▸ REQUIREMENT
Copy nothing but the lines below running from the line containing "(292, 310) none" through the line containing "[58,500,190,515] [58,528,183,544] //", both end lines included.
=== DATA TO EXAMINE ===
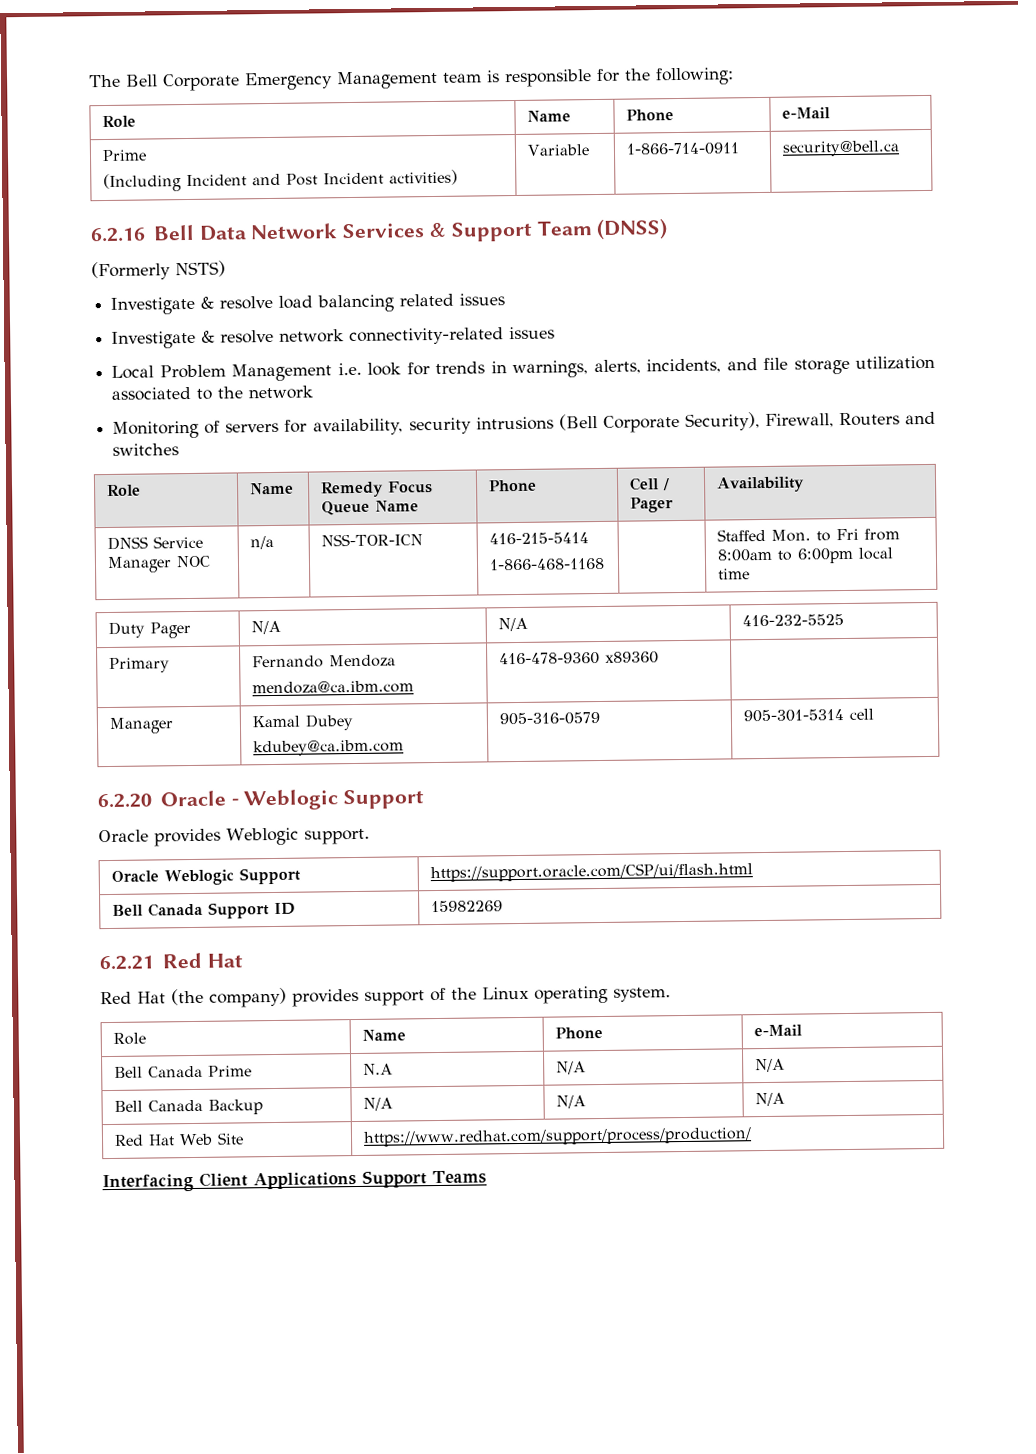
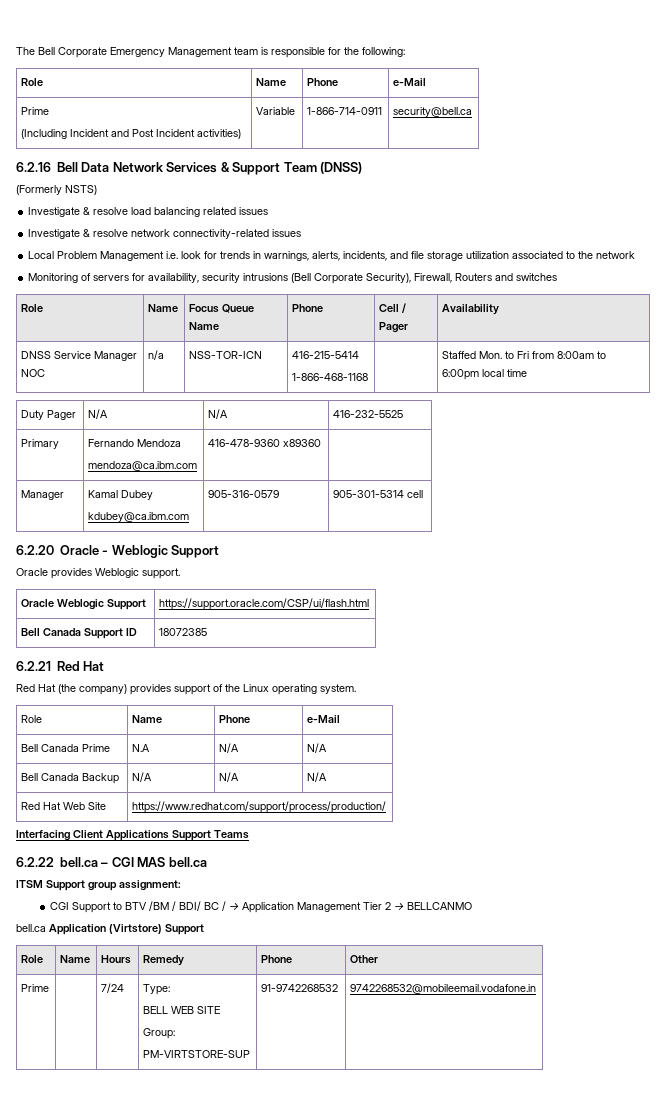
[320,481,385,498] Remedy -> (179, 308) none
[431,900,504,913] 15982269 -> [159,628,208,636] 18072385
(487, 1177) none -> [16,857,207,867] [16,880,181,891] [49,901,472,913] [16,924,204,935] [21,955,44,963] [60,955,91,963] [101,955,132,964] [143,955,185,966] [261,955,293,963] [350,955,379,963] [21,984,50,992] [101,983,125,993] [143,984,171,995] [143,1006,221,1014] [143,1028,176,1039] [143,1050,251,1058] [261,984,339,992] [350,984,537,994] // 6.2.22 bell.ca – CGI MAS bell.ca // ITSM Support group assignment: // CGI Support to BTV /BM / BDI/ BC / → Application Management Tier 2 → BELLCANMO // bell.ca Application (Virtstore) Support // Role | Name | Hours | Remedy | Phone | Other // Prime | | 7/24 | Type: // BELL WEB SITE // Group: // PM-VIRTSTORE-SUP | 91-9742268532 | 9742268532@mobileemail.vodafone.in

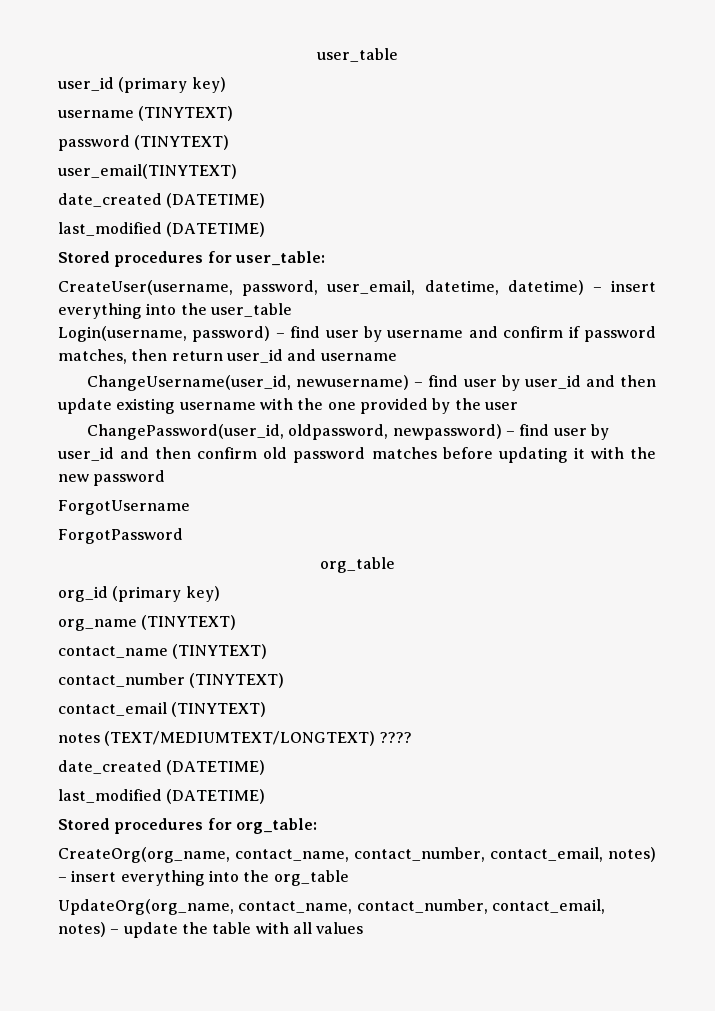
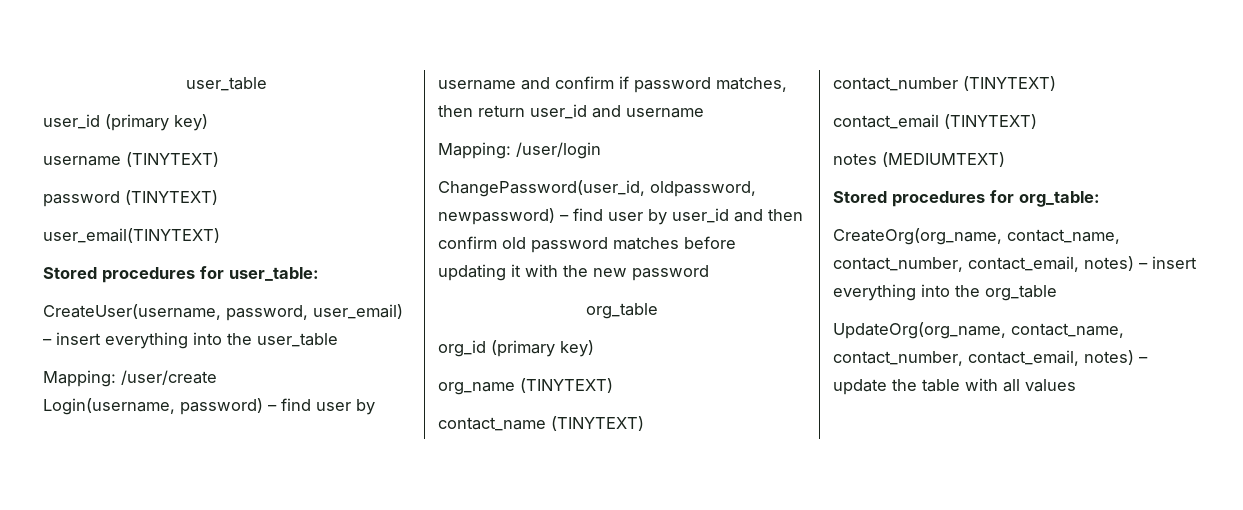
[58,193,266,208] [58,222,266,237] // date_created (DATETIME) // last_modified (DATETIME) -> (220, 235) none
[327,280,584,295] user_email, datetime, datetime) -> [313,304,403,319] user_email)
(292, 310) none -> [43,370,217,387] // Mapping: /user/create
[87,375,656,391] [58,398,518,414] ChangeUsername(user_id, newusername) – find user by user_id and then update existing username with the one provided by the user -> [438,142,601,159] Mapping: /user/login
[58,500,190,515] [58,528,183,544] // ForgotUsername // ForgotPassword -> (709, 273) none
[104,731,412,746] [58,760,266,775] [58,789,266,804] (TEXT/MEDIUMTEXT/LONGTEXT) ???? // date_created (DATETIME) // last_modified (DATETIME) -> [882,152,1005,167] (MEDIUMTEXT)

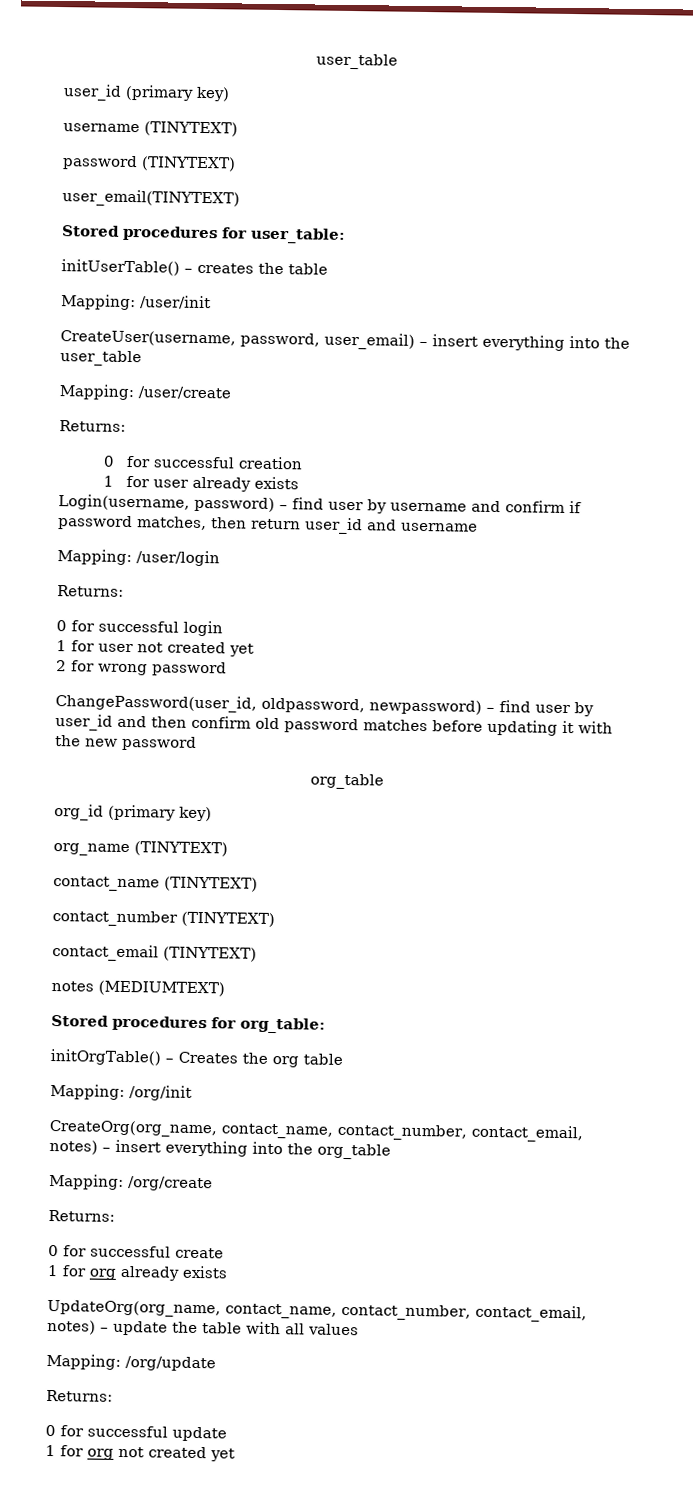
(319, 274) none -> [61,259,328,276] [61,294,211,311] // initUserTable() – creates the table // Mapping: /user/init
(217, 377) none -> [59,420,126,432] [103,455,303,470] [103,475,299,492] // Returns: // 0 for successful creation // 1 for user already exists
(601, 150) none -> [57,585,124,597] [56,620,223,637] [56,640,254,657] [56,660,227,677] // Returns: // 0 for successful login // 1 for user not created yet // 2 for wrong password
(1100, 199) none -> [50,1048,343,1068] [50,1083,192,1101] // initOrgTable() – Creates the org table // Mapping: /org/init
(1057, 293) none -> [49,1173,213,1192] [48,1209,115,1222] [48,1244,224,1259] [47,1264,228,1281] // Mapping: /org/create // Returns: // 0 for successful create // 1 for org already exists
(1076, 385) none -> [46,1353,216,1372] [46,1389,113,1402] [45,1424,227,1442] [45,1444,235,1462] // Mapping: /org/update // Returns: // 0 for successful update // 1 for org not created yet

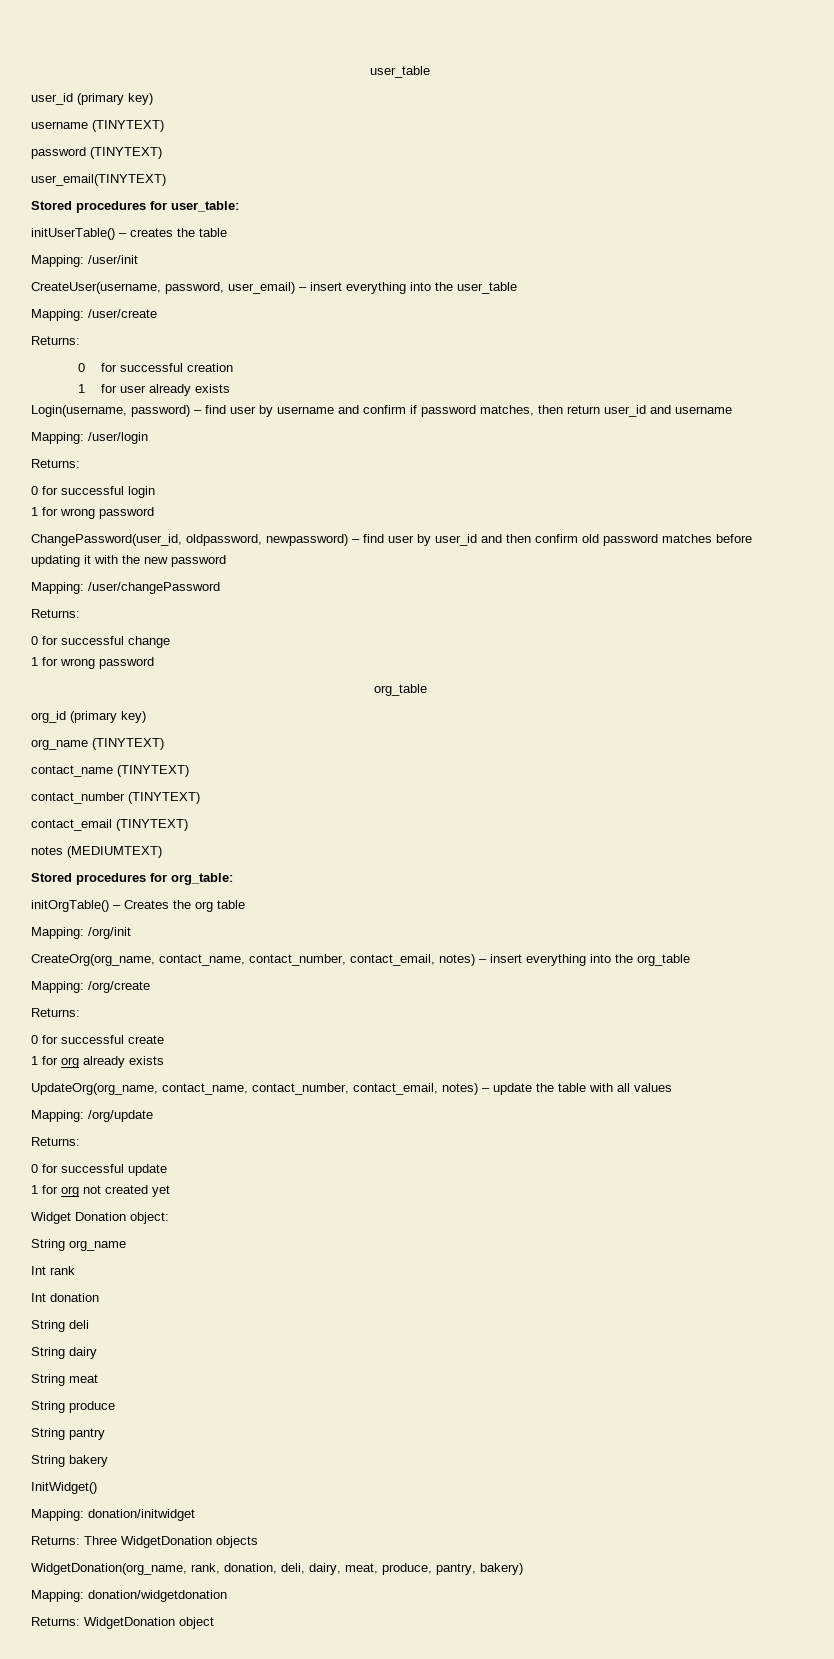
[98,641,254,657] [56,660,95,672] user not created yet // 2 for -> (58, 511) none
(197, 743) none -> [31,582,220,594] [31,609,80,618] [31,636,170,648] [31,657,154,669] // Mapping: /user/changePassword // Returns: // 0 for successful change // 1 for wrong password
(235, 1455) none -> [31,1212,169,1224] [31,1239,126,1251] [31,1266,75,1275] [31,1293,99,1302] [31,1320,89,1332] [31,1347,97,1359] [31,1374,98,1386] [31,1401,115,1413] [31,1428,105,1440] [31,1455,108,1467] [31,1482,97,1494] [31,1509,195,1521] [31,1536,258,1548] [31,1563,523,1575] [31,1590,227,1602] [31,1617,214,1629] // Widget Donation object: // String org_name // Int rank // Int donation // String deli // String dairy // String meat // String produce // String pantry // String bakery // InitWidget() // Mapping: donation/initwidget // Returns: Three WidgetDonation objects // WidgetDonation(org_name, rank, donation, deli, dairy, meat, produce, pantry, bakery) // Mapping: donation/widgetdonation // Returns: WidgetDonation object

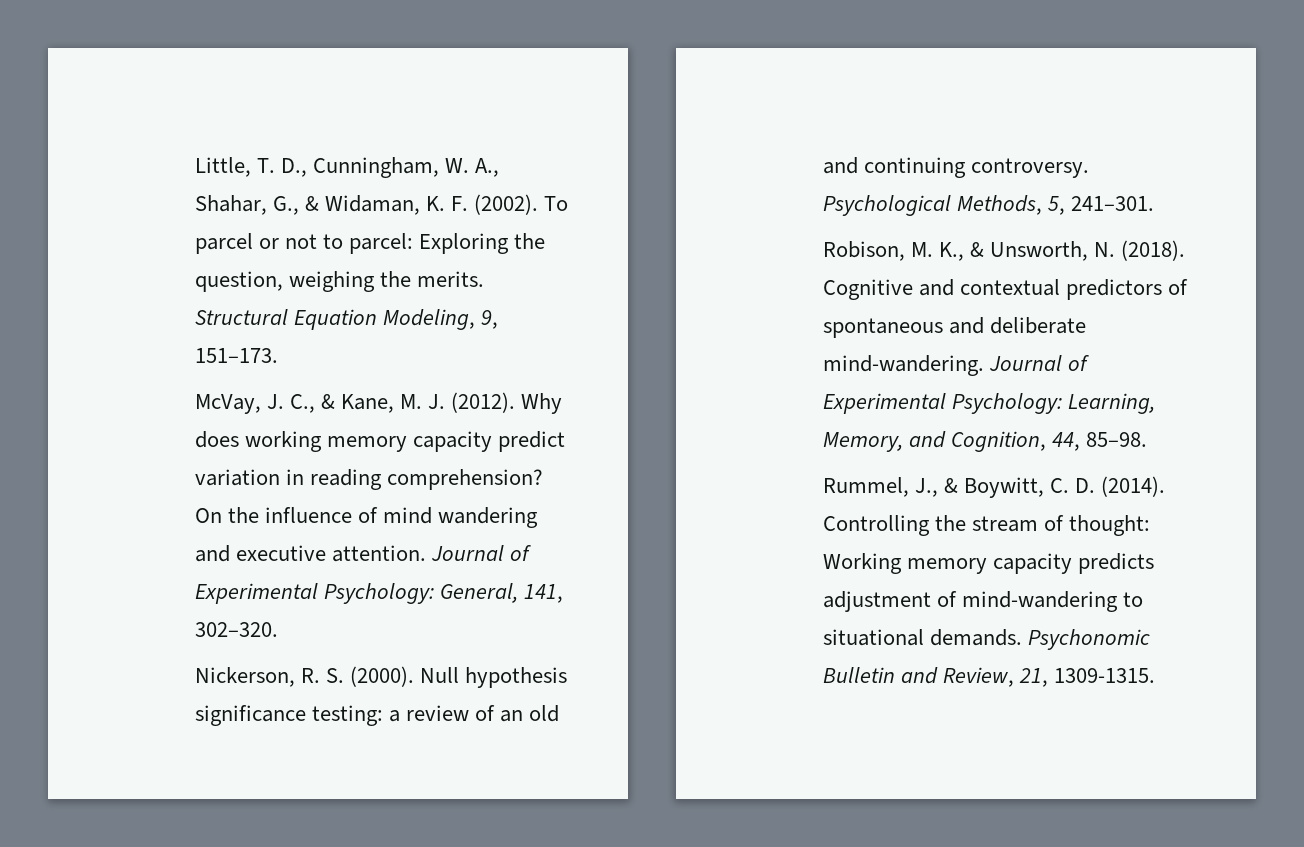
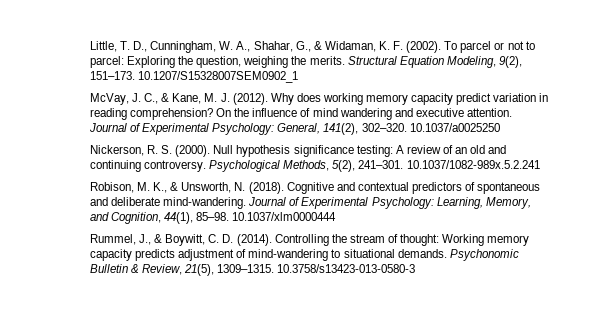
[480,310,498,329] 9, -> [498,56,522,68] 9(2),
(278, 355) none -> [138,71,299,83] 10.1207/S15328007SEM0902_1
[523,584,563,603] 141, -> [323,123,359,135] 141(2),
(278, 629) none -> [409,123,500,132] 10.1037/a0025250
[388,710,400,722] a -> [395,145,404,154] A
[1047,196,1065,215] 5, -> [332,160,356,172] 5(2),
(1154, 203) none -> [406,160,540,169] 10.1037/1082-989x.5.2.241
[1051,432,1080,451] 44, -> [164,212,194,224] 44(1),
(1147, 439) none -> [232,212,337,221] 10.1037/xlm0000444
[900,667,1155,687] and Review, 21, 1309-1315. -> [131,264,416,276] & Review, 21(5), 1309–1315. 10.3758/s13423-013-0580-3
===
▸ RESPONSE TO THE EXERCISE
(292, 310) none -> [43,370,217,387] // Mapping: /user/create
[87,375,656,391] [58,398,518,414] ChangeUsername(user_id, newusername) – find user by user_id and then update existing username with the one provided by the user -> [438,142,601,159] Mapping: /user/login
[58,500,190,515] [58,528,183,544] // ForgotUsername // ForgotPassword -> (709, 273) none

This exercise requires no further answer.